Shabbi è zia di un combattente del fronte islamico: il giovane le avrebbe chiesto istruzioni per arrivare in Italia insieme a un compagno d'armi e sfuggire alla cattura dell'esercito regolare libico. In una telefonata intercettata dalla Digos, Khadiga, in data 12 febbraio 2015, parlando con la sorella Aziza le confidava di avere intenzione di fare iscrivere il nipote a un corso di italiano. Suggeriva «di fare recare il nipote in Tunisia presso l'Ambasciata italiana dove, in seguito all'iscrizione alla scuola di italiano per stranieri, avrebbe ottenuto il visto di ingresso per l'Italia», dicono gli inquirenti. La donna «grazie alla consolidata amicizia con la responsabile della Scuola di italiano per stranieri, Tresa Bevilacqua- scrive il gip - si attivava per iscrivere altri soggetti presso la scuola, in modo da fare ottenere loto il rilascio del visto di ingresso per motivi di studio e, una volta giunti in Italia, il rilascio del permesso di soggiorno, delineando sempre di più il ruolo di favoreggiamento ai soggetti legati alle milizie islamiche impegnate nel conflitto bellico, nonché del continuo supporto logistico svolto». Ma il giovane Abdelrazeq è poi morto in combattimento in Libia.

Shabbi aveva inoltre insultato e minacciato di morte una connazionale che aveva criticato il capo di una delle organizzazioni islamiche integraliste per cui simpatizzava. «Quella stronza, le auguro la morte per strada». Poi raccontando di un suo incontro con la connazionale aggiungeva: «io sono venuta per minacciarti se parli ancora di questi uomini». Le minacce della ricercatrice avevano talmente terrorizzato la destinataria da indurla a chiedere l'aiuto del fratello che vive in Libia e che avrebbe cercato di calmare la Shabbi telefonandole.

**Dati forniti:**
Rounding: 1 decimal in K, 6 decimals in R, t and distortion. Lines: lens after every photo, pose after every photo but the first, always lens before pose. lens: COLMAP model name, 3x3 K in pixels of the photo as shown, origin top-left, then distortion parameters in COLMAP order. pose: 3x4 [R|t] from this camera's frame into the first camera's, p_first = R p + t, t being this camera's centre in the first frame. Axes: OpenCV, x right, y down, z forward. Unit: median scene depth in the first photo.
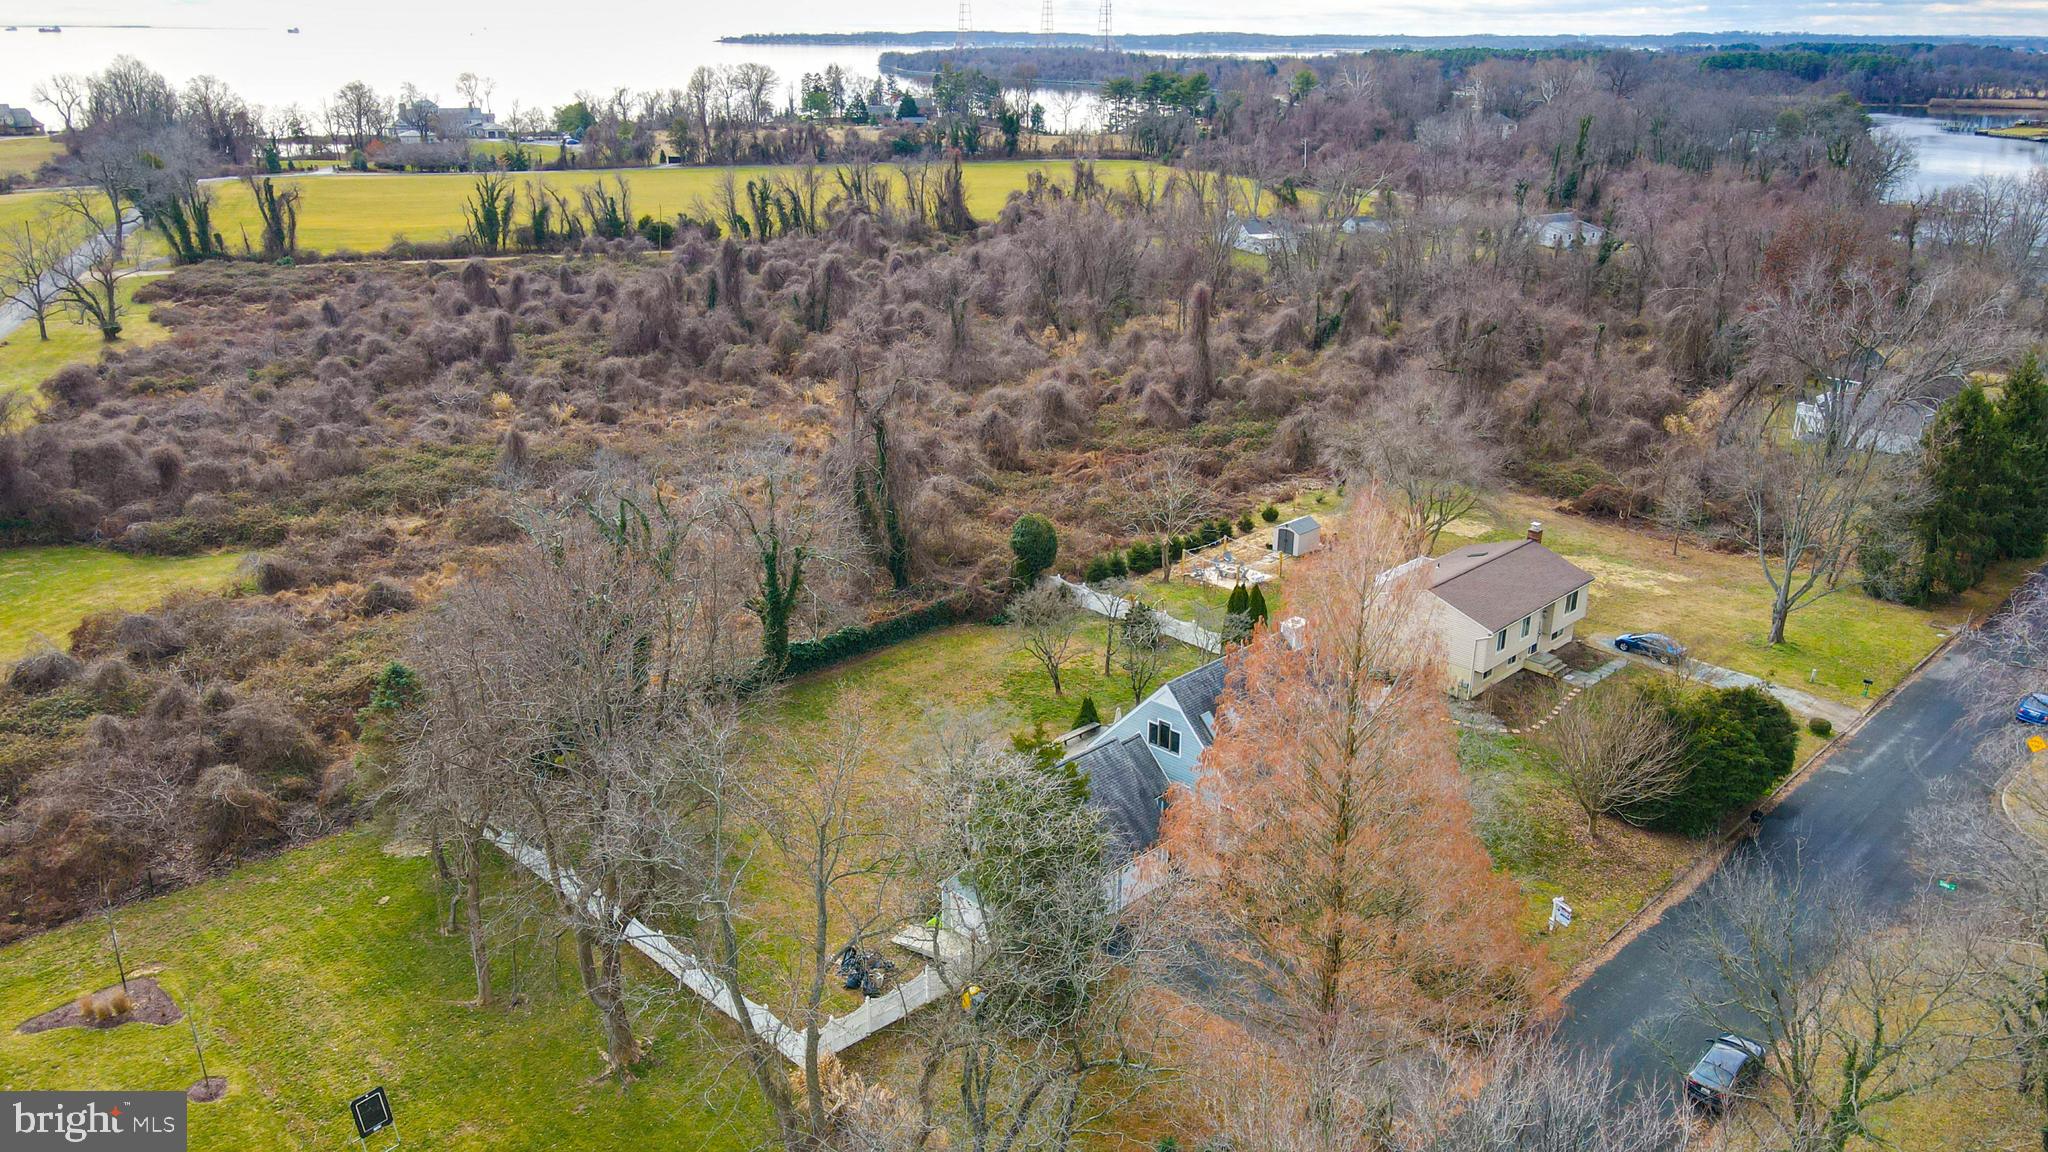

**Cose da fare:**
[A] Riproduci la parte dell'estratto della pagina che si apre con le parole contenenti "Shabbi aveva inoltre" e si chiude con "la Shabbi telefonandole.".
[B] Secondo l'estratto della pagina, perché Shabbi aveva insultato e minacciato di morte una connazionale?

**Soluzioni:**
[A]
Shabbi aveva inoltre insultato e minacciato di morte una connazionale che aveva criticato il capo di una delle organizzazioni islamiche integraliste per cui simpatizzava. «Quella stronza, le auguro la morte per strada». Poi raccontando di un suo incontro con la connazionale aggiungeva: «io sono venuta per minacciarti se parli ancora di questi uomini». Le minacce della ricercatrice avevano talmente terrorizzato la destinataria da indurla a chiedere l'aiuto del fratello che vive in Libia e che avrebbe cercato di calmare la Shabbi telefonandole.

[B] Perché la connazionale aveva criticato il capo di una delle organizzazioni islamiche integraliste per cui Shabbi simpatizzava.